Like ODF single file format, index.xml is self-contained. It actually resembles ODF more closely than OOXML in this and many other respects. In particular, we do not see abbreviated XML element name or attribute name except those that are extremely obvious and borrowed from HTML. This, of course, is the key to why I can decipher the file quickly. We do not see “run tags” (rPr tags for example) that MS insist it needs to fully document the properties of the text. Those property tags are attributes of the element it refers to, the way it is done in ODF and the way I think it should be.

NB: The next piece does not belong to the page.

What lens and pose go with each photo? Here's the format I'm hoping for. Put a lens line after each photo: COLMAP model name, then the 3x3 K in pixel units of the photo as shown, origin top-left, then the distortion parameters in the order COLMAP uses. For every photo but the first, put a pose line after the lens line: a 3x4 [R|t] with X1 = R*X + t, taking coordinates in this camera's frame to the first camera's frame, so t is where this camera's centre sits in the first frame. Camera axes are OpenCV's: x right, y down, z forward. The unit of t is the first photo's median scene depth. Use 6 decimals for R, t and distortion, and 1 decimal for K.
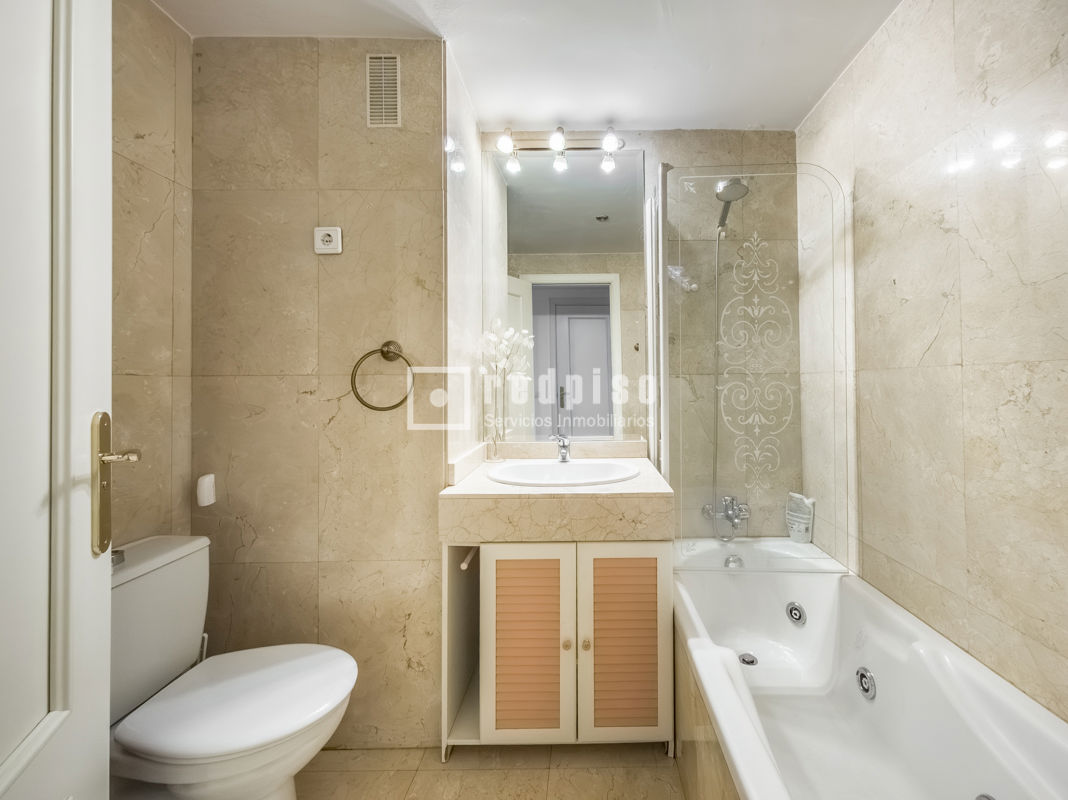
lens RADIAL K [[369.5, 0, 534.5], [0, 369.5, 389.3], [0, 0, 1]] dist [0.000415, 0.000134]
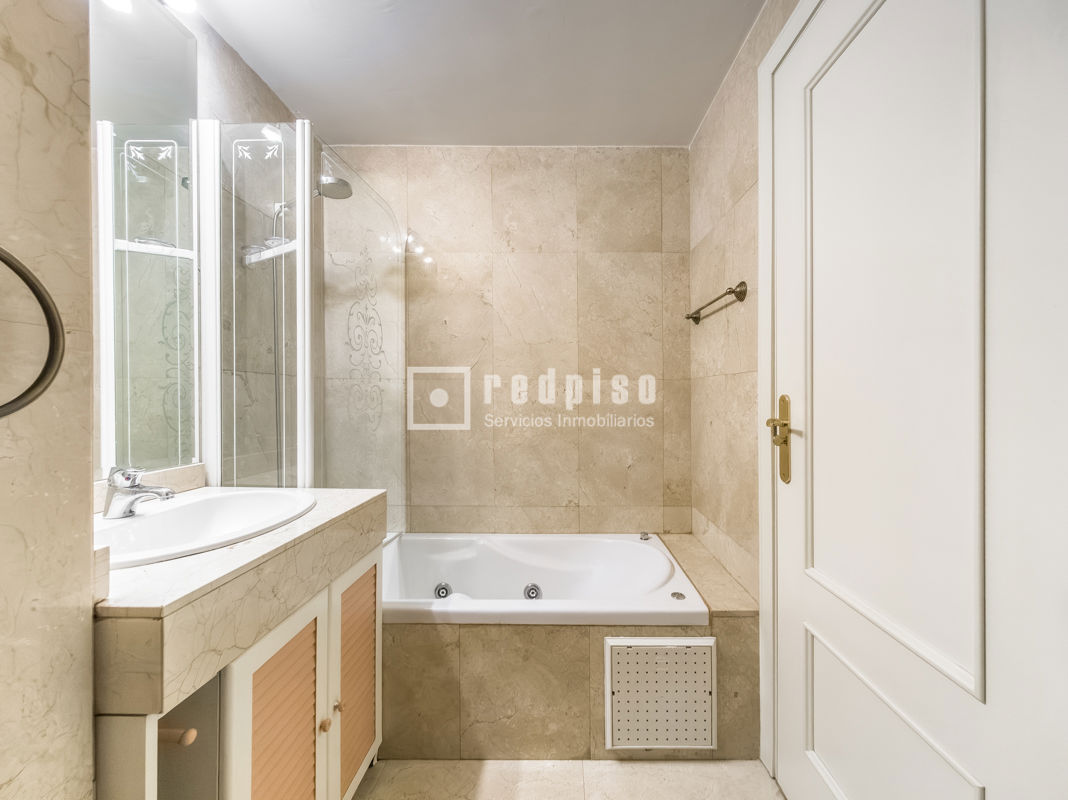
lens RADIAL K [[431.5, 0, 534.0], [0, 431.5, 400.0], [0, 0, 1]] dist [0.000417, 0.000165]
pose [[0.057664, 0.000114, 0.998336, -0.770568], [-0.003513, 0.999994, 0.000088, 0.028094], [-0.998330, -0.003512, 0.057664, 0.525559]]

What Apple should had done was to keep the root directory clean. All pictures should be shifted into a subdirectory. Doing so will make the directory structure clearer. As it did not, it makes the file structure difficult to see if, like me, you use a lot of pictures. And I do miss the manifest file. The reason why I went straight into Contents/PkgInfo is I thought it was the equivalent of META-INF/MANIFEST.MF file in java. Although small developers like me is unlikely to read this file, it does give an overview into the directory content and is useful for machine readability and cross-check when programming. What I think it should not do is to make a manifest file for all files, as in the case of OOXML with its proliferation of <name>.rels file.
Also, compared to OpenOffice.org and MSOffice, iWorks, while having innovative UI, is still immature. I could not write a technical document or thesis using Pages because it lacks several vital element like consistent display of heading numbering. This requires me to refrain from calling Apple’s Pages XML a work of art as there may be cracks in the XML schema that makes advanced features required in technical document or thesis hard to implement in Pages.
What does all these says about Apple? It has the competency to implement a good XML structure for office document. I cannot help but use this to take a swipe at OOXML. While I can see why from a business point of view, participating in OOXML’s ECMA TC45 make sense, from a technical point of view, it tarnishes Apple’s reputation when one considered that it set on, deliberated and approve that lousily written OOXML in ECMA TC45. Also, since Apple is already brewing such a XML for its own document use, this further confirm my suspicion that Apple is there to ensure it can implement import/export filter only.
I do not blame it for not using OOXML or ODF as native format. If any, Numbers proved that both are inadequate for Apple’s need.
Now that I have a preliminary look at Apple’s own XML design for office document, what can I say about the debate on XML beauty pageant point of view? (1)Use of abbreviated tags, except of tags borrowed from HTML, should be discouraged. Not only ODF did not think it is a good idea, Apple thinks so as well. Obviously, both ODF and Apple considered the speed argument proposed by OOXML and decided it is worth sacrificing; (2) The “run” tag concept in OOXML is not a good idea. If it were, Apple would had done it. Moreover, it smells like left-over from the binary file format era, and (3)please use human readable string in XML, no “98egs3gfe” but “STTextBox-109873″, even if you use a program to generate the XML which is intended for another machine to read. You never know when a human will eyeball it. Do you really think Apple thought that I will actually eyeball the XML?
One final note, on closer reading of iWorks website and documentation, it appears that iWorks can only read OOXML file but cannot write it. That’s a pity.